Präzise Datenerfassung aus der Luft
Während der Befliegung wurden rund 1.000 georeferenzierte Einzelbilder aufgenommen. Diese Fotos decken die gesamte Fläche aus unterschiedlichen Blickwinkeln ab. Jede Aufnahme wird dabei mit ihrer exakten Position und Ausrichtung im Raum gespeichert. So lässt sich später genau nachvollziehen, von welchem Punkt aus jedes Bild aufgenommen wurde. Das bedeutet: enorme Rechenleistung, viele Variablen und ein Computer mit viel Rechenleistung.
Von Einzelbildern zum digitalen 3D-Modell. Die Bilddaten werden anschließend mit einer Photogrammetrie-Software Agisoft Metashape verarbeitet. Dabei werden die vielen Einzelbilder rechnerisch miteinander verknüpft. Aus Millionen von Bildpunkten entsteht so ein detailliertes, georeferenziertes 3D-Modell der Oberfläche. Anschließend wird das Modell mithilfe von Zielmarken am Boden zusätzlich georeferenziert, wodurch sich die Genauigkeit weiter verbessert.
Das Verfahren bildet jedoch ausschließlich sichtbare Oberflächen ab. Bei Vegetation bedeutet das: Gras, Sträucher oder Büsche erscheinen im Modell als Oberfläche, während der Boden darunter nicht sichtbar ist. Für Volumenberechnungen in bewachsenen Bereichen ist diese Methode daher nur eingeschränkt geeignet. Hohe Genauigkeit bei offenen Flächen. Besonders präzise Ergebnisse lassen sich auf bewuchsarmen oder offenen Flächen erzielen, zum Beispiel auf Schotterflächen oder Erdlagern.
Unter guten Bedingungen erreichen Drohnenaufnahmen Genauigkeiten von etwa ±2 bis 5 Zentimetern und liefern damit eine zuverlässige Grundlage für viele Vermessungs- und Planungsaufgaben.

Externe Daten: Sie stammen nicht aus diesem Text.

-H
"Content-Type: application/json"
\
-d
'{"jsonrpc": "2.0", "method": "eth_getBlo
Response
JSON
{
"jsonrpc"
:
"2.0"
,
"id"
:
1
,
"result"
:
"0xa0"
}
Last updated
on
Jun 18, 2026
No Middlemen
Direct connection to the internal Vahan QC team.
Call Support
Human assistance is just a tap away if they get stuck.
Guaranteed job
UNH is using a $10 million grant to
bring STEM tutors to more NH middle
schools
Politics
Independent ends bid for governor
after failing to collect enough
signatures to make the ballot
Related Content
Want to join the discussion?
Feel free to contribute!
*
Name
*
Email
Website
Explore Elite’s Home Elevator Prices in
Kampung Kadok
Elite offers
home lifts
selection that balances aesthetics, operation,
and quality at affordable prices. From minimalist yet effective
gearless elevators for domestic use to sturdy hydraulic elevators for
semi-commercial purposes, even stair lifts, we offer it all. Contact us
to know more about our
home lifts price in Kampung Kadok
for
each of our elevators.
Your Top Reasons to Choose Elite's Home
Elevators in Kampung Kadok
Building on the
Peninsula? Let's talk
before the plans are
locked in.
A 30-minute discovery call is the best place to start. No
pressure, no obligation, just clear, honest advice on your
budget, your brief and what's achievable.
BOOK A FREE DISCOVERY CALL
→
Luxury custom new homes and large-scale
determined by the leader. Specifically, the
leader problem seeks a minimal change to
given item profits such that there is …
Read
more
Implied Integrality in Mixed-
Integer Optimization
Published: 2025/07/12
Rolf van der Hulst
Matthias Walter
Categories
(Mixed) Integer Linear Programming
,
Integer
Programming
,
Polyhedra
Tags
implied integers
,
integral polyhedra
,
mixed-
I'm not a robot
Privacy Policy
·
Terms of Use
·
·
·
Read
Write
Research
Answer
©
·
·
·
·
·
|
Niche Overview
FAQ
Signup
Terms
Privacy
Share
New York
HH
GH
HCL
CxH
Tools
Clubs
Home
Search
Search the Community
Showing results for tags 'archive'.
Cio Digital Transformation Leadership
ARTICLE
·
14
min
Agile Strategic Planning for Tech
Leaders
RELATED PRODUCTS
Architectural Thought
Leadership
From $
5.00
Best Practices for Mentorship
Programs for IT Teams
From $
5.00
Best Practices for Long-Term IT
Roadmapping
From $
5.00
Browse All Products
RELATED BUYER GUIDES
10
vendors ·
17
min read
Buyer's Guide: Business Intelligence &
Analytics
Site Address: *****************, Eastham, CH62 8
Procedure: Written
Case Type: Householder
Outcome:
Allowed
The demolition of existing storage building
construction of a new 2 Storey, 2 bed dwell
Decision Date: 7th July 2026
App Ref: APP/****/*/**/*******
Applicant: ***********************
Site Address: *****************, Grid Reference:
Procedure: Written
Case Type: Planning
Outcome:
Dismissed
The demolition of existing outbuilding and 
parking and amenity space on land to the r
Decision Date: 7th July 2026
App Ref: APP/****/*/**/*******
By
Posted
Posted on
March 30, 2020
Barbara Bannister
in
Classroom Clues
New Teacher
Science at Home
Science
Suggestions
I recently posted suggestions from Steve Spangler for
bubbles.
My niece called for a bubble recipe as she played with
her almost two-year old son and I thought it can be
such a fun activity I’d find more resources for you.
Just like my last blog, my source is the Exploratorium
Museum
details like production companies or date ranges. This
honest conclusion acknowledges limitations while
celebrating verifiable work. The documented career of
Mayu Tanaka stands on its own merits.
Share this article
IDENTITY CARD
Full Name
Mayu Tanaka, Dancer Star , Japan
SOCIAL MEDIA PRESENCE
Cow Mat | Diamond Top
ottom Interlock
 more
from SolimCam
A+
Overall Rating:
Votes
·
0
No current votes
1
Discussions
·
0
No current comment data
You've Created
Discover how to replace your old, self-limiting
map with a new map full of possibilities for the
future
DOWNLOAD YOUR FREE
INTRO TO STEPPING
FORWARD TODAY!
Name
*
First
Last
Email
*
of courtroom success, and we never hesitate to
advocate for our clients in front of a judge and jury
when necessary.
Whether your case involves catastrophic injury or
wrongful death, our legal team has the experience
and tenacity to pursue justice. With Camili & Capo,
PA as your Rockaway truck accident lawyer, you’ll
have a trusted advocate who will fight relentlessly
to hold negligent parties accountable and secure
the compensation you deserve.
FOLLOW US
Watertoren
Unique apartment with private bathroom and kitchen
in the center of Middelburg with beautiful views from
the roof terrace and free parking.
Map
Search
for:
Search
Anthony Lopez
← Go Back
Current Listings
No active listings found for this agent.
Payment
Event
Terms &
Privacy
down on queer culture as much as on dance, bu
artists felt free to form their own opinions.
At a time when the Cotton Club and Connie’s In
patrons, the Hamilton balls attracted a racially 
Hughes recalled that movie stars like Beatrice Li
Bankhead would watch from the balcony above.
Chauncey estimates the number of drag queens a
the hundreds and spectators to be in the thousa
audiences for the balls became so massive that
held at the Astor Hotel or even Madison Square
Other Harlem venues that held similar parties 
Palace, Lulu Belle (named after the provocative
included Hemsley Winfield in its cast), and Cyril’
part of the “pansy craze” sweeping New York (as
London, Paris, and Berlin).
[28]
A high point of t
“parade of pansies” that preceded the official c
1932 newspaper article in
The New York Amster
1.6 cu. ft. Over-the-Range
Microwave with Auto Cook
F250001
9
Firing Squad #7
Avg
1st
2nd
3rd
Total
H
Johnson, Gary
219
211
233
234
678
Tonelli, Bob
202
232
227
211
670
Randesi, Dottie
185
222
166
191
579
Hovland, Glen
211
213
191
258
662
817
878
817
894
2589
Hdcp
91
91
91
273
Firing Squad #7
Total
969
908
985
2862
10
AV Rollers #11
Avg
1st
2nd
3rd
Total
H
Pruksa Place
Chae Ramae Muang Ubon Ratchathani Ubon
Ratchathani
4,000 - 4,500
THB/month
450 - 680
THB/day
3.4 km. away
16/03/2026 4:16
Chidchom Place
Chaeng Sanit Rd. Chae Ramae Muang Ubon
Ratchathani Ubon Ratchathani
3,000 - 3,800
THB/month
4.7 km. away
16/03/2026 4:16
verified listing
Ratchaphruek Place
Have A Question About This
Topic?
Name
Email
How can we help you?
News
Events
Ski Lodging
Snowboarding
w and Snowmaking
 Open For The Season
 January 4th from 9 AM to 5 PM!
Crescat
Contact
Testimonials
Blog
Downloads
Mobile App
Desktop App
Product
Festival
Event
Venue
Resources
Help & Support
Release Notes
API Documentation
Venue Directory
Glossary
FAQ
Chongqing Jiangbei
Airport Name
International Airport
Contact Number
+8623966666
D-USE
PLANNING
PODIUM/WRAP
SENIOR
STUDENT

Orthofotos als Grundlage für Planung und Analyse
Das wichtigste Endprodukt der Befliegung ist das sogenannte Orthofoto. Dabei werden die vielen Einzelbilder zu einem maßstabsgetreuen und entzerrten Luftbild zusammengesetzt. Die erreichbare Genauigkeit liegt, abhängig von Flughöhe, Auflösung und Befliegungsstrategie bei etwa 1 bis 3 Zentimetern. Bei größeren Flächen wird häufig eine Pixelauflösung von rund 3 cm verwendet. Dadurch lassen sich selbst kleinere Details wie Büsche, Geländekanten oder einzelne Strukturen klar erkennen. Orthofotos eignen sich daher hervorragend als Planungsgrundlage, Dokumentation oder Hintergrundkarte für GIS- und Vermessungsprojekte.